Jakarta (lampost.co) — Nilai-nilai toleransi penting untuk terus ditumbuhkan dan ditanamkan pada setiap anak bangsa di tengah tantangan yang dihadapi kebhinekaan Indonesia.
“Bagaimana kita semua menyadari bahwa perbedaan yang kita miliki ini memerlukan tata kelola yang berkelanjutan,” kata Wakil Ketua MPR RI, Lestari Moerdijat saat membuka diskusi daring bertema Pentingnya Nilai-Nilai Toleransi dalam Keberagaman Indonesia, yang digelar Forum Diskusi Denpasar 12, Rabu, 1 November 2023.

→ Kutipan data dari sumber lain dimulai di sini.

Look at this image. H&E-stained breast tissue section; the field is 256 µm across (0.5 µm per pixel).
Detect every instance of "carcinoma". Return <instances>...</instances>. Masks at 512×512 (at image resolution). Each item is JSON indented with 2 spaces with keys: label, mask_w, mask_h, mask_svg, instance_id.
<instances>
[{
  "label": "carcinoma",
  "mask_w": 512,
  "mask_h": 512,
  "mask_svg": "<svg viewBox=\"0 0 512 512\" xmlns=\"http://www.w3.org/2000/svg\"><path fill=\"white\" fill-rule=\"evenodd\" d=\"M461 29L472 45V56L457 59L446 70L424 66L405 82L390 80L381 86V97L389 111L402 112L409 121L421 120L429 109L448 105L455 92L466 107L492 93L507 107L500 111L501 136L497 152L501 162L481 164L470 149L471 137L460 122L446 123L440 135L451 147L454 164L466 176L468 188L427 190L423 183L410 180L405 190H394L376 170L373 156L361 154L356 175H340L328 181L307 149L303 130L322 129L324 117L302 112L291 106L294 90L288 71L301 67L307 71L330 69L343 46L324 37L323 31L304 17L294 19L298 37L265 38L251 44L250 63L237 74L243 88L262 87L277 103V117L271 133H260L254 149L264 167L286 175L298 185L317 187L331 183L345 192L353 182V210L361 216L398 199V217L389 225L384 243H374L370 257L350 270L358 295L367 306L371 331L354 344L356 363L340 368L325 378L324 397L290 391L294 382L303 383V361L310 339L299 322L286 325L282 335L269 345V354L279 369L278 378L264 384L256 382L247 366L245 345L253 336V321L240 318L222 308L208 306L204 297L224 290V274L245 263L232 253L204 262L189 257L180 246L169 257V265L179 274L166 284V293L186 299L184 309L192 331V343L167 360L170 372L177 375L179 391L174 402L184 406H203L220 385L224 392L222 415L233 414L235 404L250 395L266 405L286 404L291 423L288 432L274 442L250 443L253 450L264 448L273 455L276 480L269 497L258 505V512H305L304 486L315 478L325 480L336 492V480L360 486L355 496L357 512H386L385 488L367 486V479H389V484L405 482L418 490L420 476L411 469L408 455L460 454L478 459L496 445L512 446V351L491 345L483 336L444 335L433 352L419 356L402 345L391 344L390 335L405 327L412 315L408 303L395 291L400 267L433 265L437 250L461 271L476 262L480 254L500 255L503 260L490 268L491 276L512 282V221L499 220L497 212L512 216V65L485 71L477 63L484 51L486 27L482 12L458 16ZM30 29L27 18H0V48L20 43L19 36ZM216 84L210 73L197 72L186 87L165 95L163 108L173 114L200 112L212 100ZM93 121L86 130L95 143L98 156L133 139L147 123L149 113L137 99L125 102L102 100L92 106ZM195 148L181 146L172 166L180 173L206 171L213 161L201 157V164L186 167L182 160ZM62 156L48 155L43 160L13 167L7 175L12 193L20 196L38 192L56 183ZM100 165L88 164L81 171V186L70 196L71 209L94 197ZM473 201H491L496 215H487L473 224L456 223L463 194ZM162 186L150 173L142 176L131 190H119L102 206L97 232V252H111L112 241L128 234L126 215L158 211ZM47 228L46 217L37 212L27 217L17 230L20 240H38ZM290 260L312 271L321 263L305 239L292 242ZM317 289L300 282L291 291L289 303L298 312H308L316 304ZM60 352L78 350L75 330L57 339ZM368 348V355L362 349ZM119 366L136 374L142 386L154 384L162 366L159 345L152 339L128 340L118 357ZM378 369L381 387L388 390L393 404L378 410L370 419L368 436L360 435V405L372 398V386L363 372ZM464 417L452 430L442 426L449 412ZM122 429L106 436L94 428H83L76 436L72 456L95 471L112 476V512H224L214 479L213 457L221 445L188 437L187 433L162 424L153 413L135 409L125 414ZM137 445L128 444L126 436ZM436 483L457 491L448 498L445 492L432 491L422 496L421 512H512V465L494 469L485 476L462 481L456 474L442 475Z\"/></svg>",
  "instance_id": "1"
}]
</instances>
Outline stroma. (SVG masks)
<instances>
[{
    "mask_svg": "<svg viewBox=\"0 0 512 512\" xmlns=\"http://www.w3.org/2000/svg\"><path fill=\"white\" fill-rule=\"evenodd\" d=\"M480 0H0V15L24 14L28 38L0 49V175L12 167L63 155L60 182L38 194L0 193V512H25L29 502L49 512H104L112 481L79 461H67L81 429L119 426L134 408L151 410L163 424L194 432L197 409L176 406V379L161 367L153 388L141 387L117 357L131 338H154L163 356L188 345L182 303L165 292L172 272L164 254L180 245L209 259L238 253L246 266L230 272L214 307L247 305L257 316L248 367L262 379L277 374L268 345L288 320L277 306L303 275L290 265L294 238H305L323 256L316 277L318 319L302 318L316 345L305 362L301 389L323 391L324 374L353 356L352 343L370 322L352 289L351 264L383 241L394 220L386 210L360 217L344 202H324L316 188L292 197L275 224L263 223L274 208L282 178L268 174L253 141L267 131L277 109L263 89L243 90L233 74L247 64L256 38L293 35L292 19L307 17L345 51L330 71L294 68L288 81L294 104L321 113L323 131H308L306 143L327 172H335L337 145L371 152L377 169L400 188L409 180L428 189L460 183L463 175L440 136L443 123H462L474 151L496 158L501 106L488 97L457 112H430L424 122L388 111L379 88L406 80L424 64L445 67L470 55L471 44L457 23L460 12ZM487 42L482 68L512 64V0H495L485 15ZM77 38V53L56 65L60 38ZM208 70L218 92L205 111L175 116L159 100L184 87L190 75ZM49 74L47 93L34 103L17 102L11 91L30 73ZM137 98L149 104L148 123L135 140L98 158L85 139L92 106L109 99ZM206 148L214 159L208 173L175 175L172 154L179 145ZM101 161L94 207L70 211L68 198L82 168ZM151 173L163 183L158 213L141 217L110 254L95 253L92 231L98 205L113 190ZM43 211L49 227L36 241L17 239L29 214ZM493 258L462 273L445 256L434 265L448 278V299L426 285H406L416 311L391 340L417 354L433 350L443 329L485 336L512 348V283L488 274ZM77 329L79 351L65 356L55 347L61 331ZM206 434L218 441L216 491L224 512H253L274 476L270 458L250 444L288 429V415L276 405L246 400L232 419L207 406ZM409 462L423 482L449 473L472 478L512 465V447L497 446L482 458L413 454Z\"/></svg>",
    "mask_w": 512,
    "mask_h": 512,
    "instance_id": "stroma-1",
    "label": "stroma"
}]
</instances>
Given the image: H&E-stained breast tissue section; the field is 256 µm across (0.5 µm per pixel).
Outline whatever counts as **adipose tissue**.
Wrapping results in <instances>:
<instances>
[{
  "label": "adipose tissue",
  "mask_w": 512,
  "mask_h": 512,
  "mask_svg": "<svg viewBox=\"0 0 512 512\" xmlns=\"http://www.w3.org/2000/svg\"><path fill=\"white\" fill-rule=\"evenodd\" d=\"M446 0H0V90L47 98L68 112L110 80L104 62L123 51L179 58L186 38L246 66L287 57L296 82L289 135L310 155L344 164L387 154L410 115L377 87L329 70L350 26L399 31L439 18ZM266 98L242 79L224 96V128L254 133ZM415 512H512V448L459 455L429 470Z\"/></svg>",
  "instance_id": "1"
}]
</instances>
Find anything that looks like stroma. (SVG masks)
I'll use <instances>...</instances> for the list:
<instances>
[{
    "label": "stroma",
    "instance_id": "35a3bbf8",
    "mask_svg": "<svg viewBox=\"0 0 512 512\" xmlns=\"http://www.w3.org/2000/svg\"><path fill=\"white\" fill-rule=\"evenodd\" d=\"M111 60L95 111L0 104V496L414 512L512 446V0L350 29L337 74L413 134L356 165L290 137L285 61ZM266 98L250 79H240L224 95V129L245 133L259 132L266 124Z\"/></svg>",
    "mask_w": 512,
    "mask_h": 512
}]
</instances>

Diskusi yang dimoderatori Abdul Kohar (jurnalis senior Media Indonesia) itu menghadirkan Brigjen Ahmad Ramadhan (Kepala Biro Penerangan Masyarakat Divisi Humas Polri), Prof. Komaruddin Hidayat (Rektor Universitas Islam Internasional Indonesia) dan Inayah Wulandari Wahid (aktivis Jaringan Gusdurian) sebagai narasumber. Selain itu, hadir pula Eva Yuliana (Anggota Komisi III DPR RI) sebagai penanggap.

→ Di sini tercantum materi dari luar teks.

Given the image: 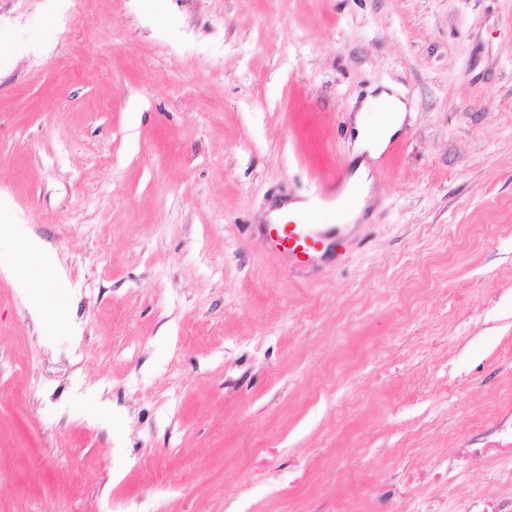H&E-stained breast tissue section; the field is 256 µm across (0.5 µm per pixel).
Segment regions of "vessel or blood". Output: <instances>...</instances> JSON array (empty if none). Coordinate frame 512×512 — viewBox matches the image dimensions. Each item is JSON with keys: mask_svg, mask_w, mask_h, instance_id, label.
<instances>
[{"mask_svg": "<svg viewBox=\"0 0 512 512\" xmlns=\"http://www.w3.org/2000/svg\"><path fill=\"white\" fill-rule=\"evenodd\" d=\"M265 240L270 250L287 253L295 266L304 267L315 255H334L343 238L337 225L322 223L320 209L314 208L300 218L267 225Z\"/></svg>", "mask_w": 512, "mask_h": 512, "instance_id": "vessel-or-blood-1", "label": "vessel or blood"}]
</instances>
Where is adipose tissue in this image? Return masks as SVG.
Wrapping results in <instances>:
<instances>
[{"instance_id": "obj_1", "label": "adipose tissue", "mask_w": 512, "mask_h": 512, "mask_svg": "<svg viewBox=\"0 0 512 512\" xmlns=\"http://www.w3.org/2000/svg\"><path fill=\"white\" fill-rule=\"evenodd\" d=\"M406 116L407 106L397 92L382 90L368 97L355 118L356 153L378 156L402 128ZM14 237L18 250L41 261L38 268L28 267L16 274L19 287L31 297L35 295V286L39 281L57 278L59 272L54 266L44 263L45 247L40 239L20 226L16 227Z\"/></svg>"}]
</instances>
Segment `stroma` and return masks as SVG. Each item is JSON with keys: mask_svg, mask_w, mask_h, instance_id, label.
Returning <instances> with one entry per match:
<instances>
[{"mask_svg": "<svg viewBox=\"0 0 512 512\" xmlns=\"http://www.w3.org/2000/svg\"><path fill=\"white\" fill-rule=\"evenodd\" d=\"M0 51V246L61 271L0 266V512H512V0H0ZM391 92L380 90L369 96L362 103L355 118L354 146L357 154L367 153L370 157L378 156L390 139L402 128L406 116V103L398 96L397 90L390 87ZM391 112L385 117V109ZM376 130V134L372 132ZM372 178L369 177V169L364 162H360L354 170L346 188L336 201V211L340 212V224H353L358 220L363 212L366 199L369 197ZM361 186L362 192L358 197H354L352 187ZM312 201H293L282 204L271 213L275 222L290 218L285 224H268L265 240L270 250L286 252L297 267H305L317 254L332 256L341 248L343 237L338 231L339 224H318L321 210L314 208ZM309 210V211H307ZM307 211V212H305ZM305 212L298 219H291ZM14 237L19 251H23L32 258L42 259L44 257L45 247L42 241L26 232L22 226L15 228ZM59 274V270L54 266L42 262L36 269L27 267L23 271L17 272L16 280L19 287L25 290V294L30 298L37 296L34 287L39 281L57 279Z\"/></svg>", "mask_w": 512, "mask_h": 512, "instance_id": "1", "label": "stroma"}]
</instances>
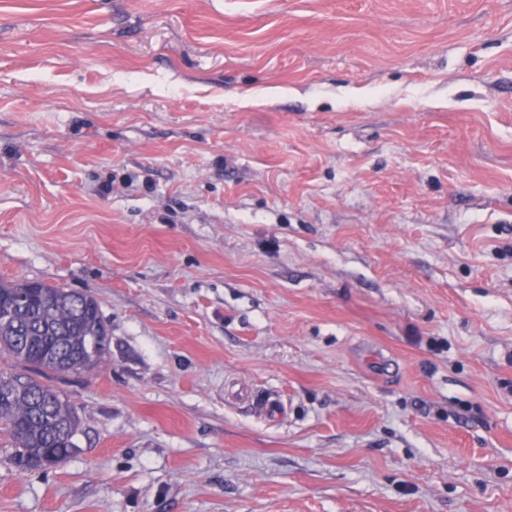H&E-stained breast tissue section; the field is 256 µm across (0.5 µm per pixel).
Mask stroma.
<instances>
[{
    "instance_id": "35a3bbf8",
    "label": "stroma",
    "mask_w": 512,
    "mask_h": 512,
    "mask_svg": "<svg viewBox=\"0 0 512 512\" xmlns=\"http://www.w3.org/2000/svg\"><path fill=\"white\" fill-rule=\"evenodd\" d=\"M0 278L110 329L0 512H512V0H0Z\"/></svg>"
}]
</instances>
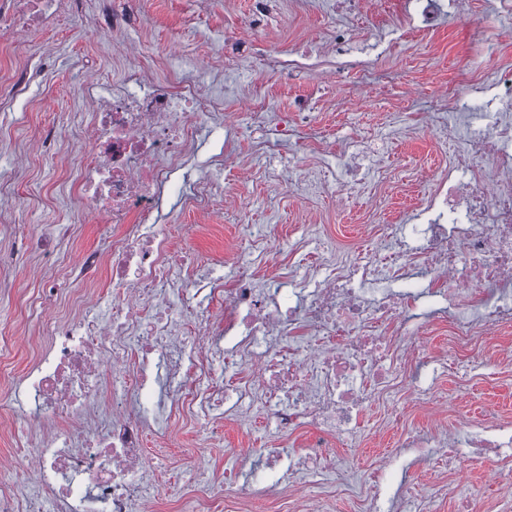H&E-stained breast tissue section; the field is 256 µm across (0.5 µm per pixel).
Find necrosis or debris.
I'll use <instances>...</instances> for the list:
<instances>
[{"label": "necrosis or debris", "instance_id": "necrosis-or-debris-1", "mask_svg": "<svg viewBox=\"0 0 512 512\" xmlns=\"http://www.w3.org/2000/svg\"><path fill=\"white\" fill-rule=\"evenodd\" d=\"M127 3L120 11L98 0L100 27L126 43L138 65L112 88L83 87L89 120L78 134L84 149L73 180L76 196L111 224L112 249L84 254L65 274L80 287L107 275L118 297L109 313L91 299L66 319L46 318L38 295L28 298L47 344L13 390L0 392V416L12 412L16 395L32 401L36 425L13 445L34 478L21 493L1 484L0 512H43L46 502L52 512H147L156 478L144 441L150 435L167 444L155 411L168 406L239 417L263 410L281 426L312 427L310 446L291 460L278 448L265 454L263 470L292 489L303 482L306 460L337 472L334 438L356 431L367 403L403 396L425 411L438 405L431 387L408 385L415 364L506 361L490 340L512 326V66L487 85L493 121L465 132L448 119L461 112L459 87L482 83L481 73L461 70L441 90L428 122L447 161L418 223L371 226L369 252L327 265L325 275L282 298L258 288L246 266L226 279L196 278L189 272L195 257L174 248L159 224L165 191L202 136L225 124L224 99L180 74L161 75L163 58L127 42L148 0ZM83 5L0 0V31L21 33L12 51L24 60L31 34ZM428 303L448 323L447 347L421 345L427 321L403 328ZM404 445L421 457L490 465L492 479L512 490V422L502 417L467 423L461 434L409 435ZM396 463L380 461L371 490L344 484L360 512H383L386 504L402 512L403 498L386 500L381 483Z\"/></svg>", "mask_w": 512, "mask_h": 512}]
</instances>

Menurut Lestari, sebelum terbentuk menjadi Negara Kesatuan Republik Indonesia (NKRI), sudah ada kesadaran akan perbedaan tumbuh dan menjadi satu-kesatuan dalam dinamika mencapai kemerdekaan.

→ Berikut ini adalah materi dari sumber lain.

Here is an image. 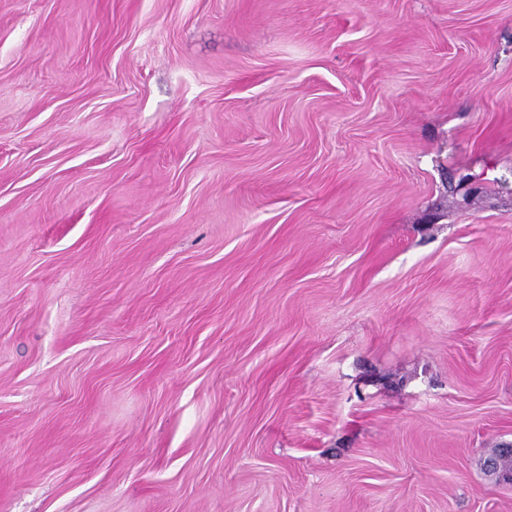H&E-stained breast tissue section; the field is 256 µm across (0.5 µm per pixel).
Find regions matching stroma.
Wrapping results in <instances>:
<instances>
[{"instance_id": "1", "label": "stroma", "mask_w": 512, "mask_h": 512, "mask_svg": "<svg viewBox=\"0 0 512 512\" xmlns=\"http://www.w3.org/2000/svg\"><path fill=\"white\" fill-rule=\"evenodd\" d=\"M512 0H0V512H512Z\"/></svg>"}]
</instances>
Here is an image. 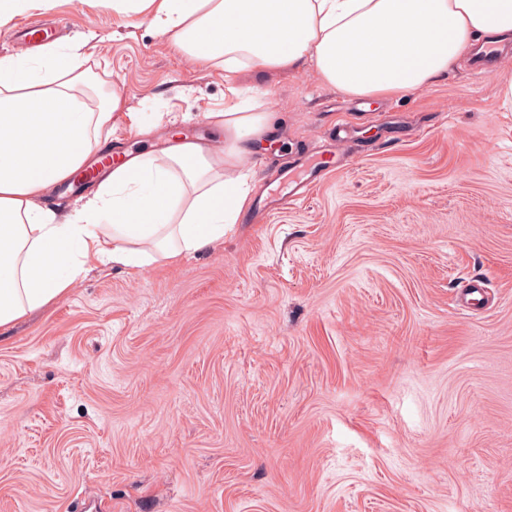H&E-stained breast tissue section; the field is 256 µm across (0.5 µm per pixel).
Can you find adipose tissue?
Returning a JSON list of instances; mask_svg holds the SVG:
<instances>
[{
    "instance_id": "adipose-tissue-1",
    "label": "adipose tissue",
    "mask_w": 512,
    "mask_h": 512,
    "mask_svg": "<svg viewBox=\"0 0 512 512\" xmlns=\"http://www.w3.org/2000/svg\"><path fill=\"white\" fill-rule=\"evenodd\" d=\"M139 16L188 60L222 68L224 108L207 113L223 148L177 134L169 147L106 170L81 211L42 203L102 153L120 92L85 100L94 81L80 45L0 57V338L61 298L98 261L141 269L199 253L240 222V167L272 115L242 99L243 72L312 65L354 98L402 96L446 77L466 51L512 37V0H105Z\"/></svg>"
}]
</instances>
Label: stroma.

Sebagai entitas yang merdeka dan berdaulat, tambah Rerie, sapaan akrab Lestari, Indonesia juga memiliki konsensus kebangsaan (empat pilar) yakni Pancasila, UUD 1945, NKRI, dan Bhineka Tunggal Ika.
Namun, tegas Rerie yang juga legislator dari Dapil II Jawa Tengah itu, perkembangan dunia menciptakan tantangan baru pada keragaman Indonesia.
Setara Institute mencatat rata-rata Indeks Kota Toleran (IKT) nasional pada 2022 mencapai nilai 5,03, sedikit menurun jika dibandingkan dengan 2021 yang mendapat nilai 5,24.
Hal itu, tegas Anggota Majelis Tinggi Partai NasDem itu, menunjukkan kondisi toleransi di Indonesia masih stagnan dan belum mencapai nilai yang signifikan.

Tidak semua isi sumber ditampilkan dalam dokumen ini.